On the technical side, ICE raw sugar managed money net long position rose for the second straight week, by 45,067 contracts to 223,302 contracts in the latest week to April 20, CFTC data showed. The rise in the net longs were the result of simultaneous rise in long position by 36,278 contracts and reduced short position by 8,790 contracts. The open interest was reported at 11,62,988 contracts vs 12,119,612 contracts.
Meanwhile, Citi lowered its 2021-22 sugar surplus forecast to around 2.9 million tonnes, 22% less than its March estimate, primarily due to crop downgrades in Brazil. The bank sees second quarter prices averaging 16.2 cents/lb.
Czarnikow said April should end as the driest in a decade in Brazil, with rains 70% below average, adding that it sees a possible downside to its current estimate of 580 million tonnes for the centre-south cane crop.
Sao Paulo, which makes up 68% of Brazil's total cane production, has seen the driest weather in 20 years in five of the six months through March, and yield losses could be as high as 20% in some areas, according to Somar.
Early this week, Wilmar International said that because of prolonged dryness, Brazil's 2021/22 cane crop may barely reach" 530 MMT, down 12% y/y and the lowest in a decade. In addition, severe frost in France, the largest sugar producer in the EU, has damaged 10% of France's sugar beet crop, according to farmer group CGB.
Wednesday's projections from the USDA for sugar output were mixed for prices. On the bullish side, the USDA's Foreign Agricultural Service (FAS) projects Brazil Center-South sugar-cane production in 2021/22 will fall 4% to 580 MMT. Conversely, the USDA's FAS projects India 2021/22 sugar-cane production will climb 2.1% y/y to 389 MMT.

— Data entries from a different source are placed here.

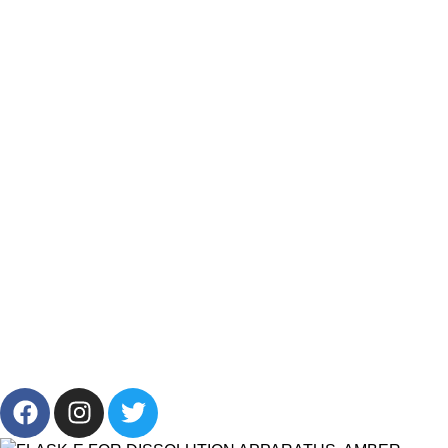
Track My Order
Resources
Categories
Products List
Brands
Offers
Get in Touch
+201001431106
13/19 Zahraa El Maadi, Cairo, Egypt
Info@cornelllab.com
2024 CornerLab, Made With Love By GoldenDeveloper All
Right Reserved.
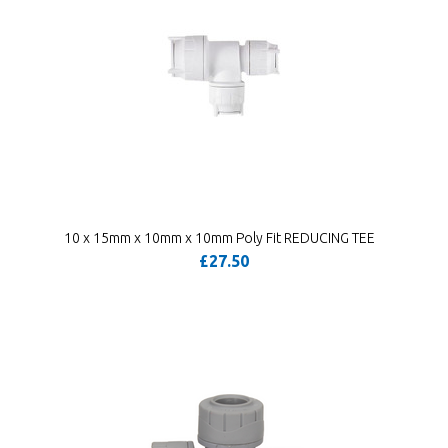
10 x 15mm x 10mm x 10mm Poly Fit REDUCING TEE
£27.50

Adding to the bearish factor for sugar is concern that a record jump in weekly global Covid infections might prompt governments to tighten pandemic restrictions that curb economic growth and demand for commodities, including sugar. Also, the resurgence of the pandemic will keep restrictions in place that crimp fuel demand and encourage Brazil's sugar mills to divert more cane crushing toward sugar production rather than ethanol production, thus boosting sugar supplies.
Amidst all the supply-demand factors impacting the price trend is the sweetener, the currency experts point towards a yet important development that is likely to reflect on the booming commodities prices.
Experts note that the Brazilian Real may be ready to establish a longer term bullish uptrend. If this be true, then the inflationary currency translated impacts could be unleashed onto Agricultural prices at a time of hyper bullish fundamentals. This currency inflation tailwind would allow for a more enduring move higher in prices and super charge those agricultural markets with the most bullish underlying set of fundamental factors.
Having said so, support and resistance for Sugar #11 lies at 16.50 cents and 17.28 cents per lb, respectively.